--- Provided data Enclosed Below ---

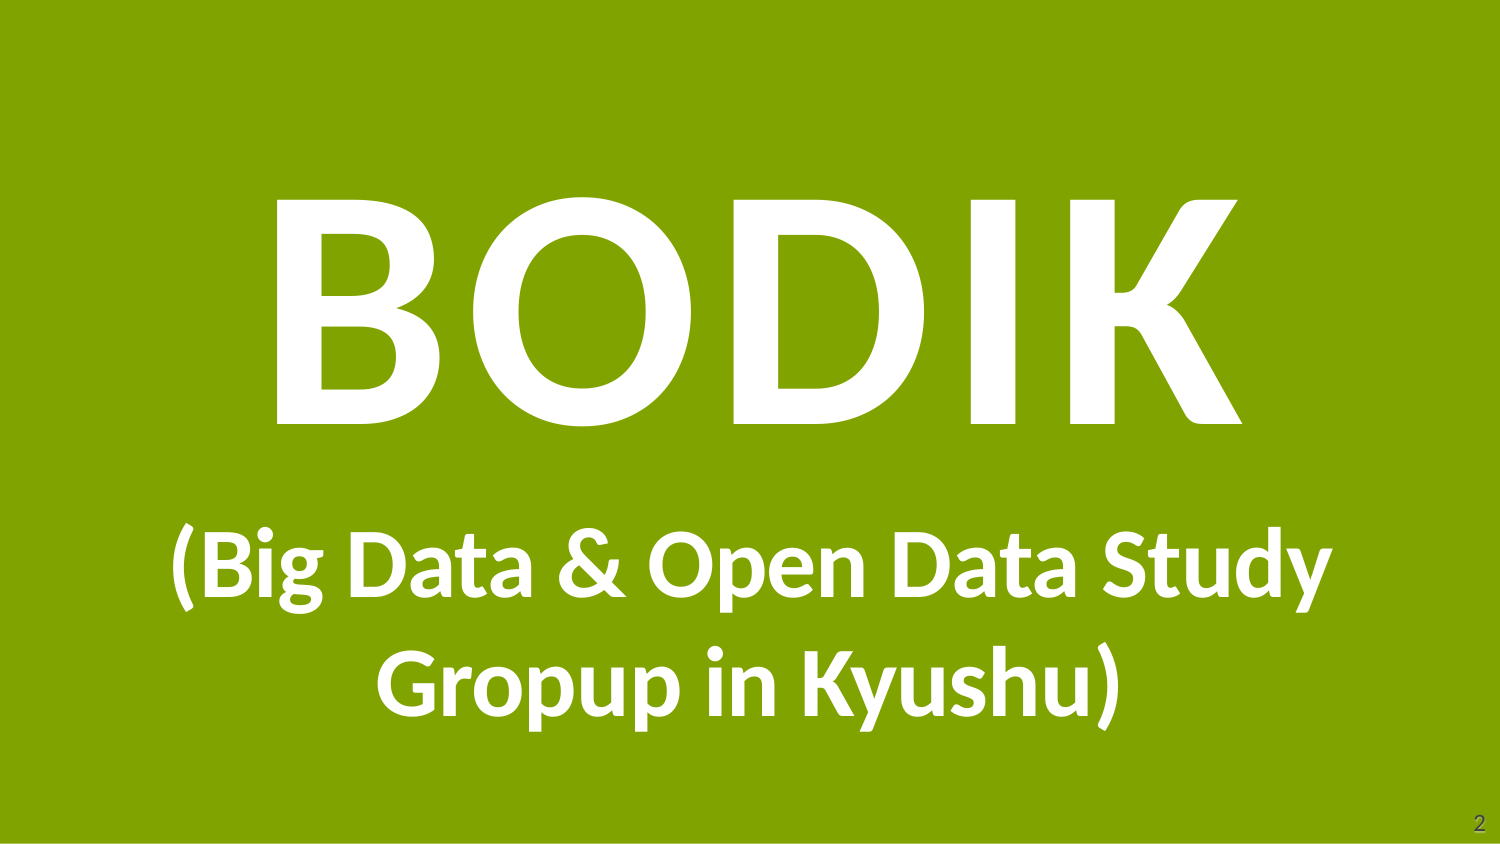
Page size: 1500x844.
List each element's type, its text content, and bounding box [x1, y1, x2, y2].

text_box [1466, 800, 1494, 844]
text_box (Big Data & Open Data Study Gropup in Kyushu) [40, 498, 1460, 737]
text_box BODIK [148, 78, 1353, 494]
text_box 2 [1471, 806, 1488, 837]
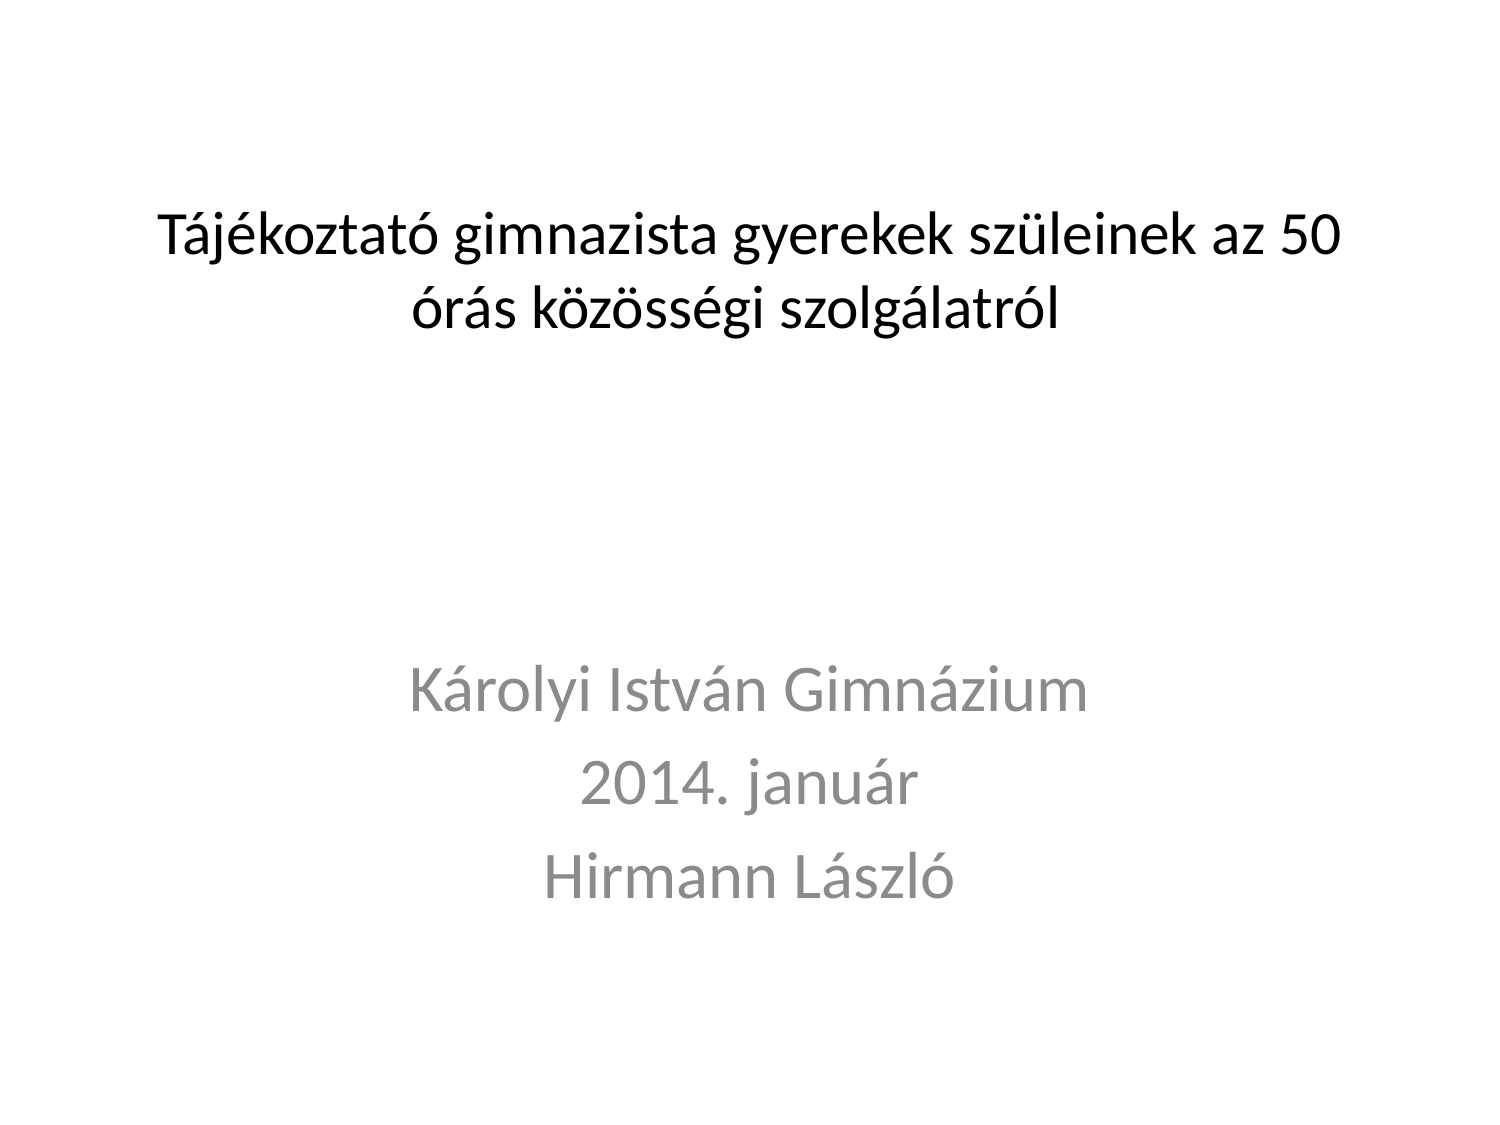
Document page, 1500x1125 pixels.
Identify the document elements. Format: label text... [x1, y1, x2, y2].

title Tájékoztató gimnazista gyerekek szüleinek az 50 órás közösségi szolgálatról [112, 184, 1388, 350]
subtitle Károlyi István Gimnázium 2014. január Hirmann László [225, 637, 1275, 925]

--- End of Enclosed Provided data ---

Reproduce the data above exactly, leaving out any picture in it.

Answer for the task:
Page size: 1500x844.
List each element's type, its text content, and bounding box [x1, y1, x2, y2].

text_box [1466, 800, 1494, 844]
text_box (Big Data & Open Data Study Gropup in Kyushu) [40, 498, 1460, 737]
text_box BODIK [148, 78, 1353, 494]
text_box 2 [1471, 806, 1488, 837]
Document page, 1500x1125 pixels.
Identify the document elements. Format: label text... [x1, y1, x2, y2].

title Tájékoztató gimnazista gyerekek szüleinek az 50 órás közösségi szolgálatról [112, 184, 1388, 350]
subtitle Károlyi István Gimnázium 2014. január Hirmann László [225, 637, 1275, 925]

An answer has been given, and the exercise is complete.